カモミールの満ちる畑で
五月の終わり、気まぐれな空模様の合間に差し込む、まばゆい光。
空にひびが入ったかのように、突如として太陽が姿を現し、手を翳したくなるほどの強い輝きが大地を包みました。気温は30度を越え、予定されていたHapy*age Farmのカモミール収穫祭は、まるで太陽と約束を交わしていたかのように、予定通り執り行われました。
今年は新たにカモミールだけの畑が広がり、その豊穣さは、人の手を惜しまずともなお追いつかないほど。

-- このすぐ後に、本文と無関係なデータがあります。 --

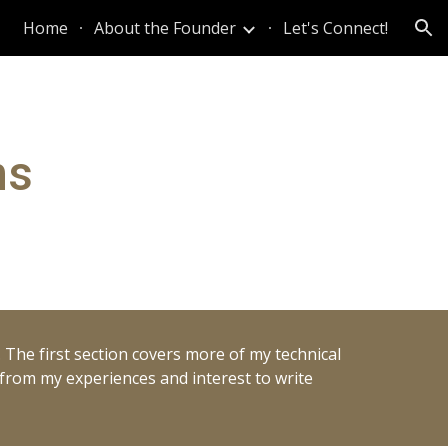
Home
About the Founder
Let's Connect!
ion
ns
. The first section covers more of my technical
g from my experiences and interest to write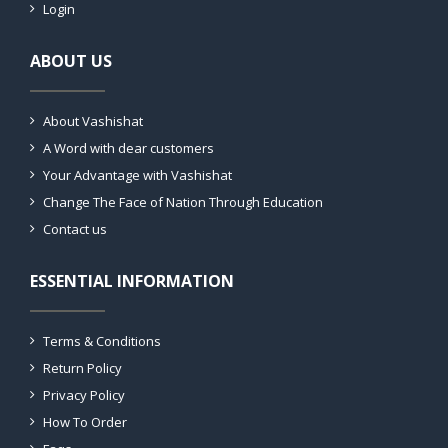
Login
ABOUT US
About Vashishat
A Word with dear customers
Your Advantage with Vashishat
Change The Face of Nation Through Education
Contact us
ESSENTIAL INFORMATION
Terms & Conditions
Return Policy
Privacy Policy
How To Order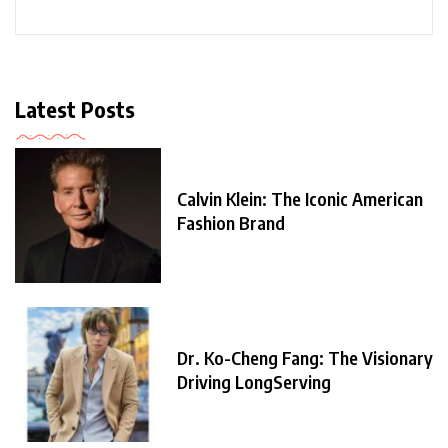
Latest Posts
Calvin Klein: The Iconic American
Fashion Brand
Dr. Ko-Cheng Fang: The Visionary
Driving LongServing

摘まれた花々が「プチプチ」と小さな音を奏でながら籠に積み重なるたび、やわらかく、甘く、どこか気品のある香りが畑を満たし、まるで目に見えないドームのように包み込みます。
陽光に背を押されるように、ただただ無心で花を摘む。そこには時間という概念が溶けていくような、静かで濃密なひとときが流れていました。
差し入れの朝摘みハーブウォーターが喉を潤し、流れる汗に、いま自分が自然の中にいることを改めて実感する。
丹念に耕された大地、惜しみなく降り注ぐ陽の光。そうして育ったカモミールは、力強さとともに、繊細な優雅さを纏っていました。
手を動かすたびに感じるのは、ひとつひとつに宿る目には見えぬ力。愛とエネルギーが、作者の手から植物へと静かに受け渡されていく、その瞬間の尊さ。
言葉では捉えきれない豊かさが、空間にも心にも、そっと満ちていくのです。
この日に摘まれたカモミールは、ゆっくりと時間をかけて乾燥され、やがてIIVYCOASTの石鹸の中に溶け込みます。
この季節の記憶と香りが、手のひらに届く日を、どうか静かに楽しみにお待ちください。